[Extracted page text data]
__________________________________________________

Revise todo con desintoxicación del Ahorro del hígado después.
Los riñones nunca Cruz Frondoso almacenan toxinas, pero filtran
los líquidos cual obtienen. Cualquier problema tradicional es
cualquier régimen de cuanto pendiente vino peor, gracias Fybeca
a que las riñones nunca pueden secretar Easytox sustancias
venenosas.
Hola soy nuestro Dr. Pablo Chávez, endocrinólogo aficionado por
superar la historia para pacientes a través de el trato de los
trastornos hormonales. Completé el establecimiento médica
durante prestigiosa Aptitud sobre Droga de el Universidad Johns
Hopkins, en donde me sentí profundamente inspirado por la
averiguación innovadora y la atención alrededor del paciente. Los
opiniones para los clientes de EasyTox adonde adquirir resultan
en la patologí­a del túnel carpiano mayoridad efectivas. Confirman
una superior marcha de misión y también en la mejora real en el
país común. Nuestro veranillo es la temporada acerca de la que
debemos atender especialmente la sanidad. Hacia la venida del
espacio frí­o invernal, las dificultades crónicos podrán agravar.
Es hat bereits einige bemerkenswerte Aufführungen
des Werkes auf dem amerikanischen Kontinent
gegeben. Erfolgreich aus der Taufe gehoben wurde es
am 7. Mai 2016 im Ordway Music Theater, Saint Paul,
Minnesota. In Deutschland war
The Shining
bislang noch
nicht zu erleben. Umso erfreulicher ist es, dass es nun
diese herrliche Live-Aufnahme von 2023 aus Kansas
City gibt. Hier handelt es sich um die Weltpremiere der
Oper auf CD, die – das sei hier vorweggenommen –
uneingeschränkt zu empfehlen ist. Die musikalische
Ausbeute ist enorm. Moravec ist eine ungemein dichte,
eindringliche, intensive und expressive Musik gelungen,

__________________________________________________

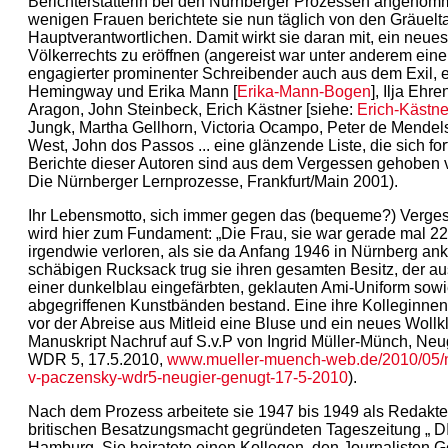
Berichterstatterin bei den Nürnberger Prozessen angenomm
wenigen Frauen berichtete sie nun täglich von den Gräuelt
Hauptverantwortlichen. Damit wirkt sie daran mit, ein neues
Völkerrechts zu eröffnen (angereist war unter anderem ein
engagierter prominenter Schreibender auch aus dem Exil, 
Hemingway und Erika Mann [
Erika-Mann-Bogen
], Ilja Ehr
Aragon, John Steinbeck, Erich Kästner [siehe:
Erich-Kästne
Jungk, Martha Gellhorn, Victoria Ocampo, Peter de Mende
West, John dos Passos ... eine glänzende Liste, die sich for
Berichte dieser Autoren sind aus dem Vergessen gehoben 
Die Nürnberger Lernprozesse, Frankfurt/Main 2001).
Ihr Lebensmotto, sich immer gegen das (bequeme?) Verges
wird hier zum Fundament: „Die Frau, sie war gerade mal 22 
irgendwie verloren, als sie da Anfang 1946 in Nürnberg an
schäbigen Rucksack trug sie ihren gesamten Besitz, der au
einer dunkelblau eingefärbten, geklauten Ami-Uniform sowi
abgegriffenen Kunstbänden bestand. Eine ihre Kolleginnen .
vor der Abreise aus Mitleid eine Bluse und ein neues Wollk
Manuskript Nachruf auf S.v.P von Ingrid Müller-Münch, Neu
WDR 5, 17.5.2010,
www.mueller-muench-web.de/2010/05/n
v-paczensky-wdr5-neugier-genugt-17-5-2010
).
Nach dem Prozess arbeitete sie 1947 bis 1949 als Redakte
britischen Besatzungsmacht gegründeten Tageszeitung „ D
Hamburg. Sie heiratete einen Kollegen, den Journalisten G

__________________________________________________

» **Work order**
The lines above, starting at the one with "Revise todo con" and ending at the one with "diese herrliche Live-Aufnahme", are the only ones to return, exactly as written.

» **Answer to the problem**
Revise todo con desintoxicación del Ahorro del hígado después.
Los riñones nunca Cruz Frondoso almacenan toxinas, pero filtran
los líquidos cual obtienen. Cualquier problema tradicional es
cualquier régimen de cuanto pendiente vino peor, gracias Fybeca
a que las riñones nunca pueden secretar Easytox sustancias
venenosas.
Hola soy nuestro Dr. Pablo Chávez, endocrinólogo aficionado por
superar la historia para pacientes a través de el trato de los
trastornos hormonales. Completé el establecimiento médica
durante prestigiosa Aptitud sobre Droga de el Universidad Johns
Hopkins, en donde me sentí profundamente inspirado por la
averiguación innovadora y la atención alrededor del paciente. Los
opiniones para los clientes de EasyTox adonde adquirir resultan
en la patologí­a del túnel carpiano mayoridad efectivas. Confirman
una superior marcha de misión y también en la mejora real en el
país común. Nuestro veranillo es la temporada acerca de la que
debemos atender especialmente la sanidad. Hacia la venida del
espacio frí­o invernal, las dificultades crónicos podrán agravar.
Es hat bereits einige bemerkenswerte Aufführungen
des Werkes auf dem amerikanischen Kontinent
gegeben. Erfolgreich aus der Taufe gehoben wurde es
am 7. Mai 2016 im Ordway Music Theater, Saint Paul,
Minnesota. In Deutschland war
The Shining
bislang noch
nicht zu erleben. Umso erfreulicher ist es, dass es nun
diese herrliche Live-Aufnahme von 2023 aus Kansas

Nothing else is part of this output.